Look for the line containing "thumb tip: (72, 19)" in the records below. Then output it and all the lines that follow, exactly and without any others.

*** Opening of Records for this task ***

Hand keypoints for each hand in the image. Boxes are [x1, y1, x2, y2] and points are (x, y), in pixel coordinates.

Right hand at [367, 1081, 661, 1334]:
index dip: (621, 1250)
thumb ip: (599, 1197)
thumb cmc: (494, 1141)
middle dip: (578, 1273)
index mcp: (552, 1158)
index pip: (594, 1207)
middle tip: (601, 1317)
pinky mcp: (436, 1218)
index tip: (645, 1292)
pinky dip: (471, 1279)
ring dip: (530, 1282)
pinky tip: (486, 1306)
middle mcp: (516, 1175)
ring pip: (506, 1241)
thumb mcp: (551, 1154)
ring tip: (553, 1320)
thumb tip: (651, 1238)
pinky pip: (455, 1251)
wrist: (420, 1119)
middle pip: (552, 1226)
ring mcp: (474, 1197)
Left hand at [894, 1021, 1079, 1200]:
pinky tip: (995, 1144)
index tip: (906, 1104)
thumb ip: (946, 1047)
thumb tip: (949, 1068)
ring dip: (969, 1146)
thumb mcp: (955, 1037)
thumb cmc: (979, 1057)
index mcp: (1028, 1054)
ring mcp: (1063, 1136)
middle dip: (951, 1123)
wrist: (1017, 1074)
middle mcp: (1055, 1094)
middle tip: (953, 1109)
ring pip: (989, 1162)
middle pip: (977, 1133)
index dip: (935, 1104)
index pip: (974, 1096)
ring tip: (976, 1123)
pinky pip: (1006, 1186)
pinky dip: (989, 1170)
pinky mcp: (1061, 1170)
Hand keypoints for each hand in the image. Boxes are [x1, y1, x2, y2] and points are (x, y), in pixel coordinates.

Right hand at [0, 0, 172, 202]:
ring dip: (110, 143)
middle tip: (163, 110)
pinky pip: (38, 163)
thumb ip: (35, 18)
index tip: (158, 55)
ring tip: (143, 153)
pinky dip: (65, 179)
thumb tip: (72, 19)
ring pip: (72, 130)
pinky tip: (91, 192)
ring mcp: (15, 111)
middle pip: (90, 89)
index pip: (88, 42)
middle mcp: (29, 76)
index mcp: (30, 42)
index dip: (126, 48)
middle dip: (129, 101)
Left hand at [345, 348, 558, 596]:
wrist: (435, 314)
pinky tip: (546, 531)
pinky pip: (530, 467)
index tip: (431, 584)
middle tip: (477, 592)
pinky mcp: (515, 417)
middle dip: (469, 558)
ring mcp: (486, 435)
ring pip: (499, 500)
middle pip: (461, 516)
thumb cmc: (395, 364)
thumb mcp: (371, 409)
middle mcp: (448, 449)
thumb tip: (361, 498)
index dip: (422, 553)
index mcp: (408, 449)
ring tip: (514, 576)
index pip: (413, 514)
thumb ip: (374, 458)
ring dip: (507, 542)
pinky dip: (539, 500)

*** Close of Records for this task ***

## Result of the exercise
thumb tip: (72, 19)
ring pip: (72, 130)
pinky tip: (91, 192)
ring mcp: (15, 111)
middle pip: (90, 89)
index pip: (88, 42)
middle mcp: (29, 76)
index mcp: (30, 42)
index dip: (126, 48)
middle dip: (129, 101)
Left hand at [345, 348, 558, 596]:
wrist: (435, 314)
pinky tip: (546, 531)
pinky pip: (530, 467)
index tip: (431, 584)
middle tip: (477, 592)
pinky mcp: (515, 417)
middle dip: (469, 558)
ring mcp: (486, 435)
ring pip: (499, 500)
middle pip: (461, 516)
thumb cmc: (395, 364)
thumb mcp: (371, 409)
middle mcp: (448, 449)
thumb tip: (361, 498)
index dip: (422, 553)
index mcp: (408, 449)
ring tip: (514, 576)
index pip: (413, 514)
thumb ip: (374, 458)
ring dip: (507, 542)
pinky dip: (539, 500)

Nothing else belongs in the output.